> AIM OF THE TASK
Print the records exactly. Every mark must remain.
=-=-=
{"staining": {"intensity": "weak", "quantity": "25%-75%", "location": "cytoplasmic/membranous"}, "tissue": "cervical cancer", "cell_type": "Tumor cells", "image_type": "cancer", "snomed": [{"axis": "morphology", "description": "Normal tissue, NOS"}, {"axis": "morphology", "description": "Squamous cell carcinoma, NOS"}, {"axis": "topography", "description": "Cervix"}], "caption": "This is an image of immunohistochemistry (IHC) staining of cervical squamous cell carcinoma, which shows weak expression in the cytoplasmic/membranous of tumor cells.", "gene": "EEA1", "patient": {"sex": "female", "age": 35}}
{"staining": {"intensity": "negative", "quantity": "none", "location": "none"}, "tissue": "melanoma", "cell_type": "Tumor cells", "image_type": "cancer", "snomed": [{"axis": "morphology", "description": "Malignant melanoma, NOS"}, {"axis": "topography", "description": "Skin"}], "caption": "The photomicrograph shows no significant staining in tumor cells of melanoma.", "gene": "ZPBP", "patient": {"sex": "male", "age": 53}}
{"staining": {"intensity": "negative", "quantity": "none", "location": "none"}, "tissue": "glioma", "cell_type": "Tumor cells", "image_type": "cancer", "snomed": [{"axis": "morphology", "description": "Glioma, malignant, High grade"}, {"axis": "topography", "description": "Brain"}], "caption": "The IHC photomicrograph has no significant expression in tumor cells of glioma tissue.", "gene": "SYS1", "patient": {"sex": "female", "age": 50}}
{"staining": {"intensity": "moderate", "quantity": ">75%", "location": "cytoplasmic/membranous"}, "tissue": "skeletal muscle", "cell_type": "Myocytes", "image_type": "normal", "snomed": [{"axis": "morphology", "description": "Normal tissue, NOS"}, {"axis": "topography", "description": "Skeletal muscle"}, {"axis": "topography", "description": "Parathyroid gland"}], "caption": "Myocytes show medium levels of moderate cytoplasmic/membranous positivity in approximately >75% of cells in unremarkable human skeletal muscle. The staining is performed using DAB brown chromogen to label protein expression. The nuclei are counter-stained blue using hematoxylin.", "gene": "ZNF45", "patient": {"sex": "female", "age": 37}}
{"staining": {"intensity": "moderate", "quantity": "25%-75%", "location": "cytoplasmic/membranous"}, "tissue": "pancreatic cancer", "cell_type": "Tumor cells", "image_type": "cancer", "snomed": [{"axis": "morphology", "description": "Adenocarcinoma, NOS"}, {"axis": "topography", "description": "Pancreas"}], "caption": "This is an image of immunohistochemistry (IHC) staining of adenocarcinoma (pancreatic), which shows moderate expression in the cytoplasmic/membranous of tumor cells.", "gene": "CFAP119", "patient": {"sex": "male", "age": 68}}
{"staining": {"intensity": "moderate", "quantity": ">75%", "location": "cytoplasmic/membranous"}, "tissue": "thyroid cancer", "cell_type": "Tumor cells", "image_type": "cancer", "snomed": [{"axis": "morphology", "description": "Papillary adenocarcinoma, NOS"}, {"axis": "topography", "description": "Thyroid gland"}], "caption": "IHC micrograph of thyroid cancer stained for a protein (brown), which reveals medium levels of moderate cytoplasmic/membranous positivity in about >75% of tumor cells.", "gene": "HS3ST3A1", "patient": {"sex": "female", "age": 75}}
=-=-=
> SOLUTION
{"staining": {"intensity": "weak", "quantity": "25%-75%", "location": "cytoplasmic/membranous"}, "tissue": "cervical cancer", "cell_type": "Tumor cells", "image_type": "cancer", "snomed": [{"axis": "morphology", "description": "Normal tissue, NOS"}, {"axis": "morphology", "description": "Squamous cell carcinoma, NOS"}, {"axis": "topography", "description": "Cervix"}], "caption": "This is an image of immunohistochemistry (IHC) staining of cervical squamous cell carcinoma, which shows weak expression in the cytoplasmic/membranous of tumor cells.", "gene": "EEA1", "patient": {"sex": "female", "age": 35}}
{"staining": {"intensity": "negative", "quantity": "none", "location": "none"}, "tissue": "melanoma", "cell_type": "Tumor cells", "image_type": "cancer", "snomed": [{"axis": "morphology", "description": "Malignant melanoma, NOS"}, {"axis": "topography", "description": "Skin"}], "caption": "The photomicrograph shows no significant staining in tumor cells of melanoma.", "gene": "ZPBP", "patient": {"sex": "male", "age": 53}}
{"staining": {"intensity": "negative", "quantity": "none", "location": "none"}, "tissue": "glioma", "cell_type": "Tumor cells", "image_type": "cancer", "snomed": [{"axis": "morphology", "description": "Glioma, malignant, High grade"}, {"axis": "topography", "description": "Brain"}], "caption": "The IHC photomicrograph has no significant expression in tumor cells of glioma tissue.", "gene": "SYS1", "patient": {"sex": "female", "age": 50}}
{"staining": {"intensity": "moderate", "quantity": ">75%", "location": "cytoplasmic/membranous"}, "tissue": "skeletal muscle", "cell_type": "Myocytes", "image_type": "normal", "snomed": [{"axis": "morphology", "description": "Normal tissue, NOS"}, {"axis": "topography", "description": "Skeletal muscle"}, {"axis": "topography", "description": "Parathyroid gland"}], "caption": "Myocytes show medium levels of moderate cytoplasmic/membranous positivity in approximately >75% of cells in unremarkable human skeletal muscle. The staining is performed using DAB brown chromogen to label protein expression. The nuclei are counter-stained blue using hematoxylin.", "gene": "ZNF45", "patient": {"sex": "female", "age": 37}}
{"staining": {"intensity": "moderate", "quantity": "25%-75%", "location": "cytoplasmic/membranous"}, "tissue": "pancreatic cancer", "cell_type": "Tumor cells", "image_type": "cancer", "snomed": [{"axis": "morphology", "description": "Adenocarcinoma, NOS"}, {"axis": "topography", "description": "Pancreas"}], "caption": "This is an image of immunohistochemistry (IHC) staining of adenocarcinoma (pancreatic), which shows moderate expression in the cytoplasmic/membranous of tumor cells.", "gene": "CFAP119", "patient": {"sex": "male", "age": 68}}
{"staining": {"intensity": "moderate", "quantity": ">75%", "location": "cytoplasmic/membranous"}, "tissue": "thyroid cancer", "cell_type": "Tumor cells", "image_type": "cancer", "snomed": [{"axis": "morphology", "description": "Papillary adenocarcinoma, NOS"}, {"axis": "topography", "description": "Thyroid gland"}], "caption": "IHC micrograph of thyroid cancer stained for a protein (brown), which reveals medium levels of moderate cytoplasmic/membranous positivity in about >75% of tumor cells.", "gene": "HS3ST3A1", "patient": {"sex": "female", "age": 75}}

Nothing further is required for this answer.